« Tante Sophie », son aerium et ses nombreux « Amis »…

TALENTS DU BASSIN (48)

par Jean Dubroca

 

Patrimoine : Les Amis de l’aérium d’Arès.

 

A Arès, on l’appelait « Tante Sophie ». Elle, c’est Sophie Wallerstein qui a créé à Arès, non seulement une maison de santé ouverte à tous en 1895, puis aussi une bibliothèque populaire en 1899, mais encore et surtout un aérium en 1913 qui constitue aujourd’hui un élément important du patrimoine bâti local. Riche propriétaire foncière, femme d’affaire avisée, elle continuera de développer son domaine agricole forestier et piscicole après le décès subit de son époux. Elle y adjoindra une usine d’exploitation de la résine et contribuera à la création de la ligne de chemin de fer de Facture à Arès. Sa fortune lui a permis de financer la construction de cet aérium qui, malgré les vicissitudes juridiques ou matérielles qu’il a connues depuis 1970, constitue un précieux témoignage du combat mené en ce début du XXème siècle pour protéger la santé publique et, en particulier celle des enfants et lutter contre la tuberculose. Elle fait partie de cette génération de femmes qui, telles Mmes Fould, ou Chaptal à Paris ont œuvré pour l’enfance en danger, menacée par de difficiles conditions de vie. Des établissements chargés d’accueillir et de protéger ces enfants furent donc bâtis, comme celui d’Arès. C’est à la conservation et à la défense d’un tel équipement historique que s’attachent ses « Amis », bien que, désaffecté en 1970, il ait connu de nombreux pillages.

 

Si les Amis de l’Aérium veulent le protéger c’est que, non seulement, il est un témoignage d’une œuvre sociale remarquable, mais aussi parce qu’il présente un grand intérêt architectural. Il constitue un modèle de construction pour ce type de bâtiment Ses deux architectes parisiens, Charles Duval et Emmanuel Gonse, tous deux Prix de Rome d’Architecture, ont travaillé avec des médecins spécialisés pour en dresser les plans qui furent réalisés par tranches, jusqu’en 1940. L’aérium se remarque d’abord par la parfaite intégration de ses nombreux bâtiments bas et multiformes disséminés dans une vaste pinède, exposée en plein sud, et donnant sur le Bassin. Il surplombe en terrasse une plage de sable blanc à laquelle on accède par un escalier qui ne manque pas d’élégance.

 

Les bâtiments, ceux d’hébergement ainsi que les préaux, associent architectures traditionnelle, locale et contemporaine. Il s’agissait aussi de construire pour durer, dans un souci d’efficacité et d’économie mais aussi de créer un univers à la taille des enfants. Ils se marquent par une dimension réduite des pièces à vivre et du mobilier, par des murets pouvant servir de sièges et de pistes d’équilibre et par des pentes douces de tous les gradins. Mais en même temps, l’esthétique n’a pas été négligée. Les soubassements des constructions sont en pierre facettée et têtuée, les murs en maçonnerie de briquettes du pays, enduites de mortier, peints, coupés par des frises en briquettes décoratives. A l’intérieur et sous des préaux, des charpentes apparentes en bois sont boulonnées et les pièces maîtresses sont peintes. Quant aux sols, ils sont en jolis carreaux de terre cuite, très locaux. Enfin, on y voit de belles fresques murales peintes par Henri Marret, d’inspiration postimpressioniste.

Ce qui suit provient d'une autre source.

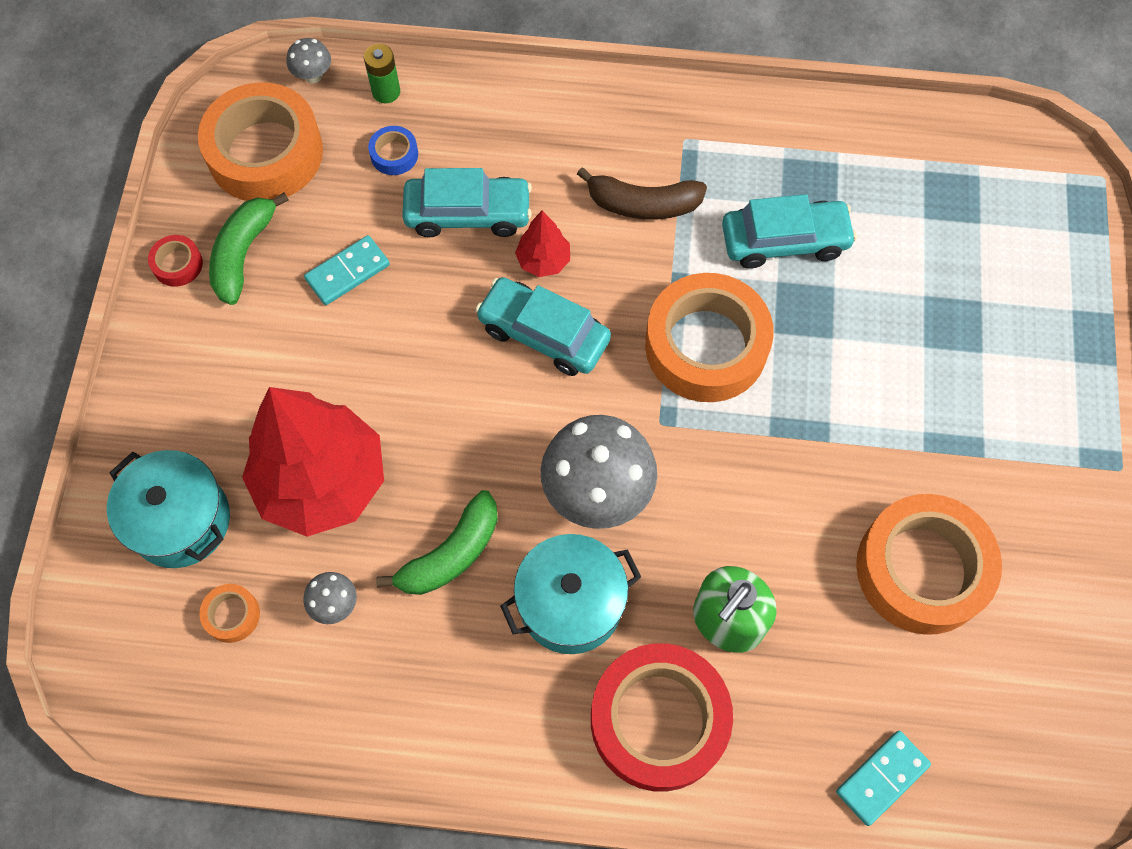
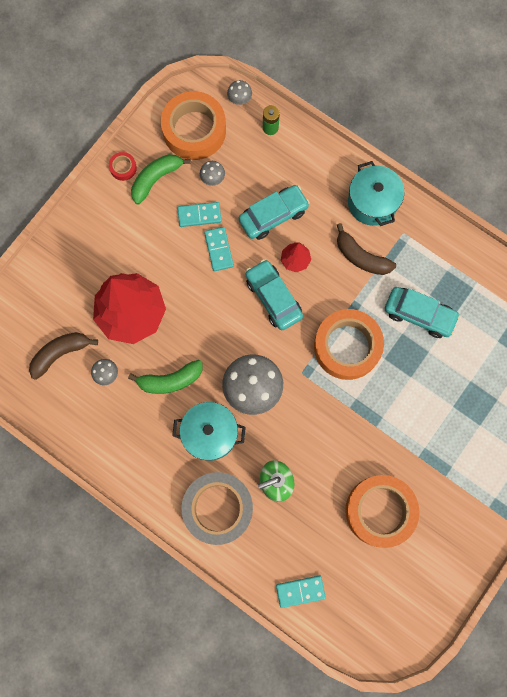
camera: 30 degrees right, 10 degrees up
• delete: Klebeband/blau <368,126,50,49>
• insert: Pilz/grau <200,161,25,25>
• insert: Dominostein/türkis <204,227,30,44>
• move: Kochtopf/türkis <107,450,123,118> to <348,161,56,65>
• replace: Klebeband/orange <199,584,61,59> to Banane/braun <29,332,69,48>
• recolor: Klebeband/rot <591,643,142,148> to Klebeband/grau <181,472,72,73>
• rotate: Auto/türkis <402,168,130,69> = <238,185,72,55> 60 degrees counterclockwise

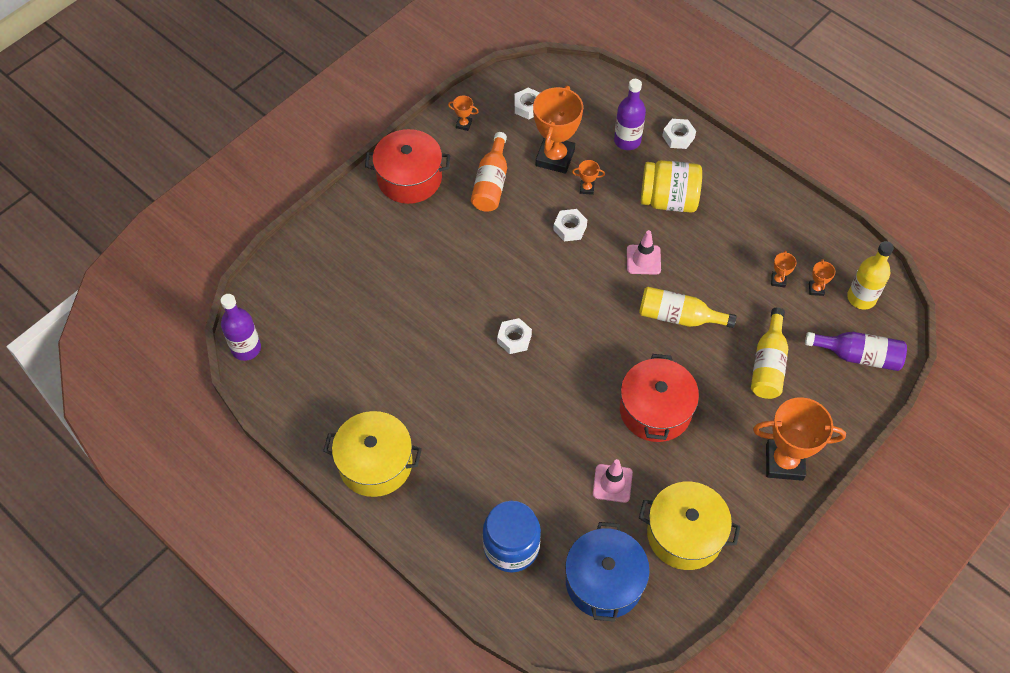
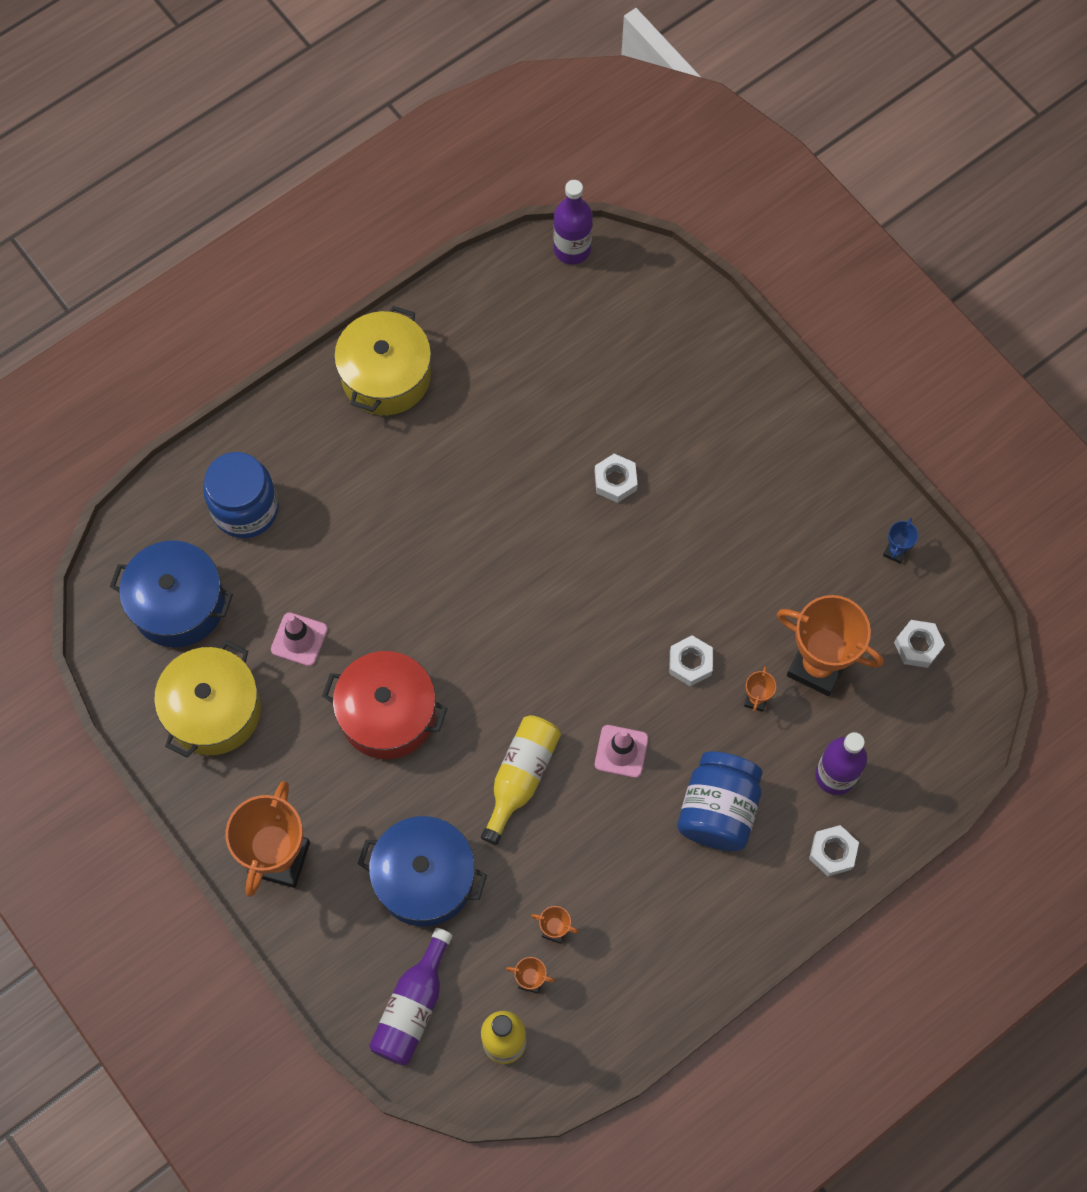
camera: 100 degrees right, 10 degrees up
• delete: Kochtopf/rot <365,129,85,75>
• delete: Flasche/orange <471,132,36,80>
• move: Sechskantmutter/weiß <497,318,35,36> to <595,454,42,49>
• replace: Flasche/gelb <751,307,37,92> to Kochtopf/blau <358,816,129,111>
• recolor: Pokal/orange <448,96,31,35> to Pokal/blau <883,518,36,46>
• recolor: Einmachglas/gelb <641,160,61,53> to Einmachglas/blau <677,752,86,99>

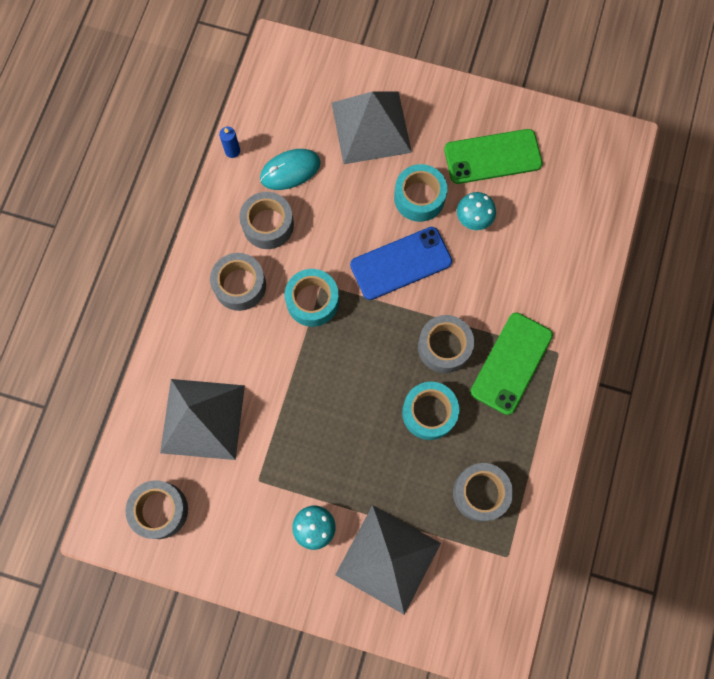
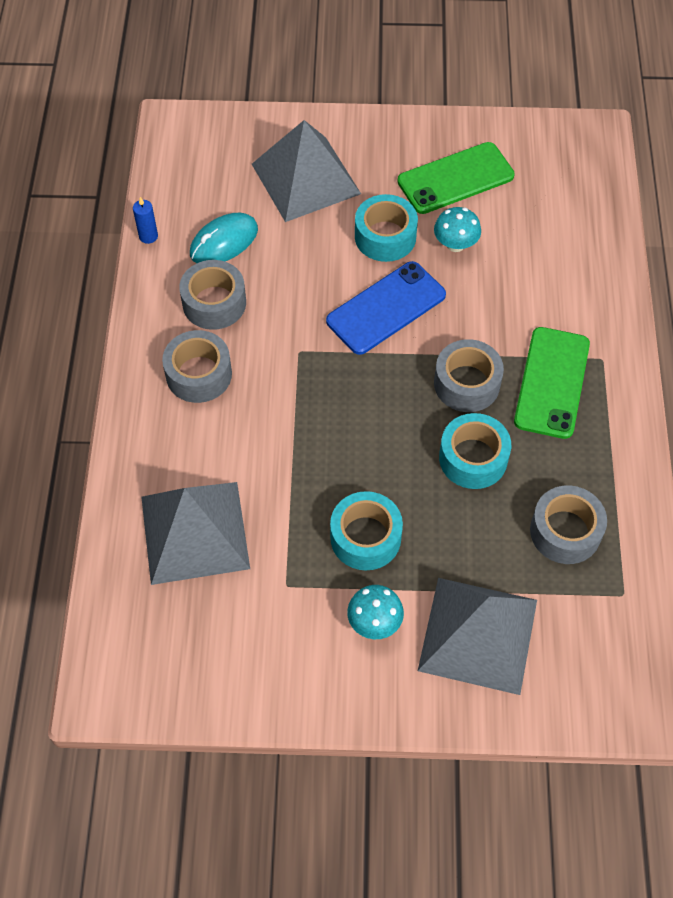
camera: 15 degrees left, 15 degrees down
• delete: Klebeband/grau <126,480,62,59>
• move: Klebeband/türkis <285,269,54,58> to <330,491,73,79>

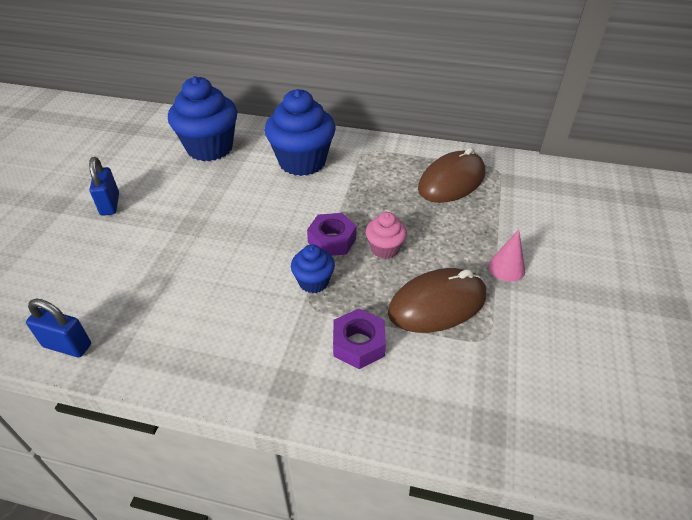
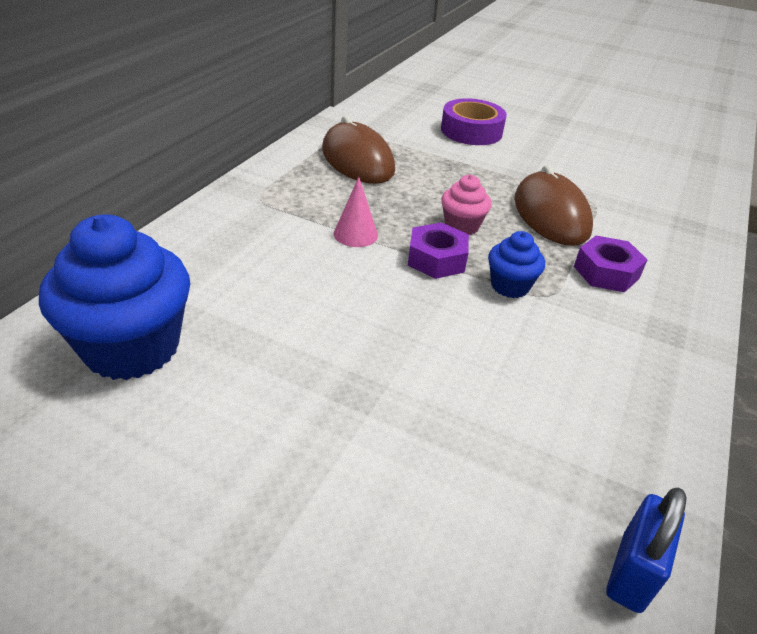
camera: 80 degrees left, 5 degrees down
• delete: Vorhängeschloss/blau <89,157,30,59>
• delete: Muffin/blau <265,89,71,87>
• insert: Klebeband/lila <441,98,66,47>
• move: Kegel/rosa <488,229,37,53> to <334,177,44,70>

Conserver et restaurer ces bâtiments historiques, c’est aussi rendre hommage à Sophie Wallerstein qui, de confession israélite, échappa de peu, en 1942, grâce à des appuis locaux, à la déportation organisée par les nazis. Elle avait alors confié ses biens personnels et l’aérium à la Croix Rouge. Née en 1853 elle est morte en 1947, dans son château d’Arès, aujourd’hui maison de retraite de la MGEN (Mutuelle générale de l’Education nationale).

 

Jean Dubroca.

(Images XX)

 

 

 

 

Un commentaire

  1. Sans oublier l’accès à la plage en pente douce, toujours visible – quelle magnifique idée ! Reste à espérer que l’Aérium retrouve sa vocation première et ne tombe jamais aux mains des promoteurs…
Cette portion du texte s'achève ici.